Das Higgs-Teilchen ist vermutlich entdeckt. Forscher am Cern in Genf haben ein Teilchen beobachtet, dessen Eigenschaften mit denen des Higgs übereinstimmen. Noch ist nicht ganz klar, ob es sich wirklich um jenes Teilchen handelt, das im Standardmodell der Physik vorhergesagt wird, oder um eine exotischere Variante. Doch die Champagnerkorken knallen jetzt schon.
H.W. Es ist ein ganz besonderer Tag für die Forscher am Teilchenphysik-Laboratorium Cern in Genf. Ein Tag, auf den sie lange hingefiebert hatten, ein Tag, der in die Geschichtsbücher der Physik eingehen wird. Die beiden grossen Kollaborationen am Cern – jene des Atlas-Experiments, und jene des CMS-Experiments – haben bekanntgegeben, ein Teilchen beobachtet zu haben, bei dem es sich wahrscheinlich um das lange gesuchte Higgs-Teilchen handelt.
Dieses Teilchen – es gehört zur Kategorie der Bosonen – ist der letzte Baustein, der noch fehlt, um das Standardmodell der Teilchenphysik zu vervollständigen. Mit dem Standardmodell erklären sich die Physiker, wie die Grundbausteine der Materie zusammenwirken.
Frühere Resultate bestätigt
Mit neuen Daten konnten die Forscher
Resultate vom vergangenen Jahr bestätigen. Damals fanden sie Hinweise auf ein neues Teilchen. Nun haben die gesammelten Daten eine höhere Aussagekraft, eine höhere Signifikanz.
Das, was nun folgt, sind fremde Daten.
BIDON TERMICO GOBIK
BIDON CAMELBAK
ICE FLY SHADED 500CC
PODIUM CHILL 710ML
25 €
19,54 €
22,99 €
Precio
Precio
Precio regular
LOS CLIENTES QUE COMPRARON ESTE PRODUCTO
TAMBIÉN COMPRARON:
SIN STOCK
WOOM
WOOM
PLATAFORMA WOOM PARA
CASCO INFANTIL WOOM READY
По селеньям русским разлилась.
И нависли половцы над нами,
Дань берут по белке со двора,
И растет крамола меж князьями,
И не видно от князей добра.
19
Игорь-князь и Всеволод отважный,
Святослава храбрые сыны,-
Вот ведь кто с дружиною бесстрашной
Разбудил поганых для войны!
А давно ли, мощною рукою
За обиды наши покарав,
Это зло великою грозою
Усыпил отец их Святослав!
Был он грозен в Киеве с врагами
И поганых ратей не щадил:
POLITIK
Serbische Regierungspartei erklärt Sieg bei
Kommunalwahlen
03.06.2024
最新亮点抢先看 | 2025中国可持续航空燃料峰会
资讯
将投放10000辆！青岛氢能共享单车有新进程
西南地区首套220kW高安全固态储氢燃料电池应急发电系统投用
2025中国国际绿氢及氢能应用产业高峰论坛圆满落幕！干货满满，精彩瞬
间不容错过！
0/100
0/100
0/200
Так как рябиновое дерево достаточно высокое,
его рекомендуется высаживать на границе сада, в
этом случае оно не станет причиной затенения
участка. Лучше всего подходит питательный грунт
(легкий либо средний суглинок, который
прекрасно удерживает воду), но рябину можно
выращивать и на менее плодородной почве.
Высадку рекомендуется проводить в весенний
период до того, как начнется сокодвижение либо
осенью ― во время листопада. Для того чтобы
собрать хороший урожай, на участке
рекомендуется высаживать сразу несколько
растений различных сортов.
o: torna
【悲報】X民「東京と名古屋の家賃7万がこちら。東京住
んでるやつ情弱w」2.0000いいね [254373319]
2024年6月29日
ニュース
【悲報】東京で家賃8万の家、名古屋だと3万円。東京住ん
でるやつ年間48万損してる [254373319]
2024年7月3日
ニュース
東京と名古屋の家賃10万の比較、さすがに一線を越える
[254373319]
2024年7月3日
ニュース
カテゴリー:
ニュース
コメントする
Das Cern spricht in seiner
offiziellen Stellungnahme dennoch nicht von einer «Entdeckung». Die ersten Publikationen der Resultate in Fachzeitschriften sind Ende Juli zu erwarten.
Das neue Teilchen hat eine Energie von rund 125 bis 126 Gigaelektronenvolt. Damit liegt es in einem Energiebereich, der mit dem Higgs-Teilchens des Standardmodells kompatibel ist. Trotzdem können die Cern-Forscher zum jetzigen Zeitpunkt noch nicht sagen, ob es sich um das Higgs-Teilchen des Standardmodells handelt, oder um ein anderes, exotischeres Teilchen. Dafür sind weitere Untersuchungen nötig.
Vieles spricht aber dafür, dass es tatsächlich das Higgs-Teilchen ist. «Wir wissen, dass es ein Boson ist, und dass es das bisher schwerste beobachtete Boson ist», sagte der Sprecher des CMS-Experiments, Joe Incandela. Er sprach in Genf an einem Seminar, wo Atlas und CMS ihre neusten vorläufigen Daten vorstellten. Das Seminar konnte
live übers Internet verfolgt werden.
Ein Meilenstein
«Wir haben einen Meilenstein erreicht in unserem Verständnis der Natur», kommentierte der Cern-Direktor Rolf-Dieter Heuer die neuen Resultate. «Als Laie würde ich nun sagen: Ich glaube, wir haben es. Stimmen Sie zu?» Das Publikum in Genf brach in Jubel aus.
Im Saal sass auch der Physiker Peter Higgs, nach dem das Higgs-Teilchen benannt ist. Er war einer jener Forscher, die den theoretischen Formalismus zum Higgs-Teilchen in den 1960ern entwickelten.
Die Suche nach dem Higgs dauert schon lange. Mehrmals war bereits von einer Entdeckung die Rede, doch denn lösten sich die Hinweise wieder in Luft auf. Nun sind die Daten so solide, dass dies unmöglich scheint. Entsprechend erleichtert reagieren Physiker rund um die Welt.
Zahlreiche Koryphäen gratulierten dem Cern-Team für seinen Erfolg. Beteiligt an der Entdeckung sind Tausende von Forschern, die über mehrere Jahrzehnte an Theorie und Experimenten arbeiteten. Nicht zuletzt brauchte es für die Entdeckung auch den neuen Beschleuniger am Cern, den Large Hadron Collider (LHC). Nur diese milliardenteure Riesenmaschine erreicht die nötigen Energien, um ein Higgs-Teilchen zu erzeugen.